Principal Karst Aquifers of the United States
Click on an aquifer to find out more information about it, or choose from the list of aquifers.
Principal Karst Aquifers
- Arbuckle-Simpson aquifer — Underlies more than 500 square miles in south central Oklahoma and is the principal water source for about 40,000 people. Many springs and small karst features, but only a few air-filled caves.
- Basin and Range and Bear River range carbonate aquifers — Some fractured carbonate rocks beneath alluvial basin fill. Includes areas near Cedar Break Nat. Monument, Great Basin Nat. Park, and the Bear River Range.
- Colorado Plateau karst
- Edwards Balcones Fault Zone aquifer — Highly faulted and fractured carbonate rocks of Cretaceous age in an area of about 4,000 square miles in south-central Texas. Primary drinking-water supply for San Antonio, TX.
- Edwards-Trinity Plateau aquifer — Consists of rocks of Cretaceous age that are present in an area of about 35,500 square miles in west-central Texas.
- Floridan and Biscayne aquifers
- Madison aquifer — An important water resource in the northern plains states, where surface-water supplies are limited and population is increasing. It is one of the largest confined aquifer systems in the U.S.
- Midwest Paleozoic Carbonate aquifers — Karst developed in several Paleozoic aquifers that span the Midwest from Michigan to Tennessee. Contains some of the longest mapped caves in the world, including Kentucky's Mammoth Cave Nat. Park.
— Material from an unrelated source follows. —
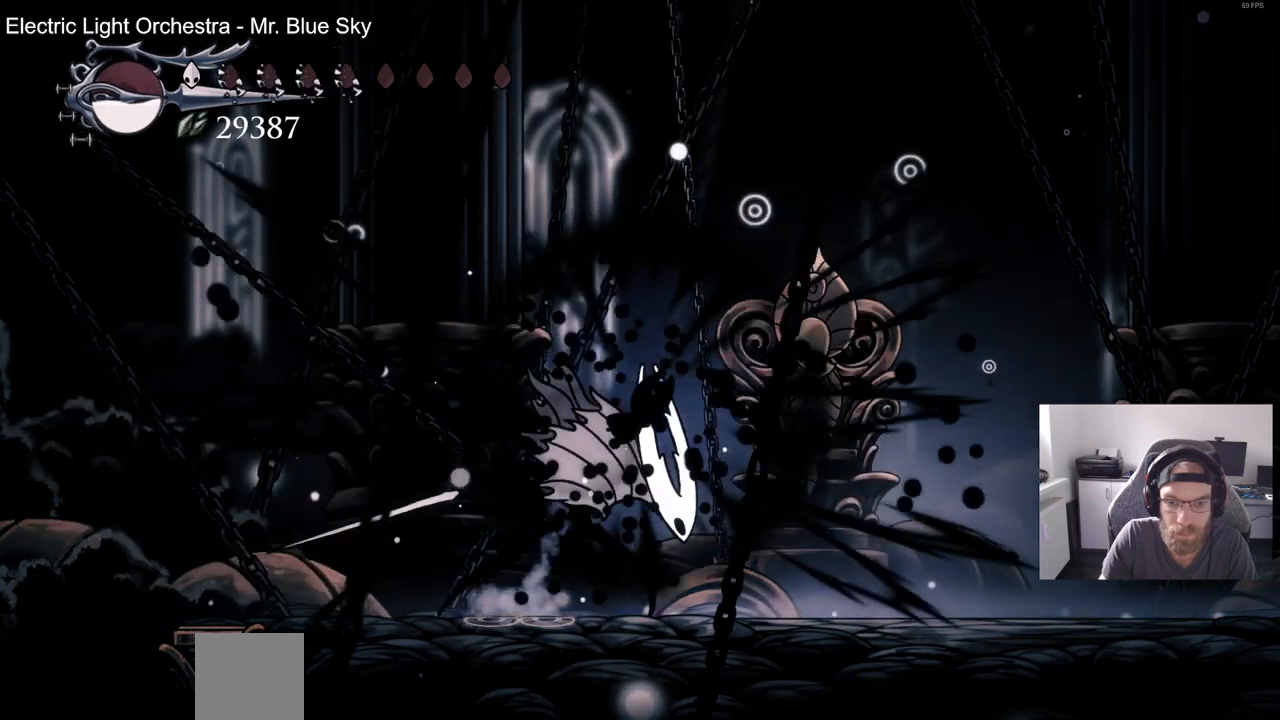
{"buttons": [], "left_stick": "center", "right_stick": "center", "events": [[150, "DPAD_LEFT", "up"], [200, "DPAD_RIGHT", "down"], [317, "SQUARE", "down"], [383, "DPAD_RIGHT", "up"], [483, "SQUARE", "up"]]}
- New England karst aquifers — Solution terrain in crystalline limestones and marbles mainly in northeastern Maine, western Vermont, and western Massachusetts.
- Ozark Plateau karst aquifers — Paleozoic carbonate rocks underlying several mid-continent states. Comprises two aquifers (Springfield and Ozark) and an intervening confining unit, and yields modest amounts of water.
- Roswell Basin aquifer — An eastward-dipping carbonate aquifer overlain by a leaky evaporitic confining unit and an unconfined alluvial aquifer. Decades of intensive pumping have caused substantial declines in hydraulic head.
- Pacific Northwest basalt aquifers — Late Cenozoic basalt lava fields that contain lava tubes, fissures, open sinkholes, and caves formed by extrusion of the still-liquid portion of the lava.
- Valley and Ridge, Piedmont, and Blue Ridge aquifers — Extensive areas of karst within complex geologic structures, resulting in highly variable karst-aquifer characteristics. Includes the Great Valley aquifer, an important water resource for many cities.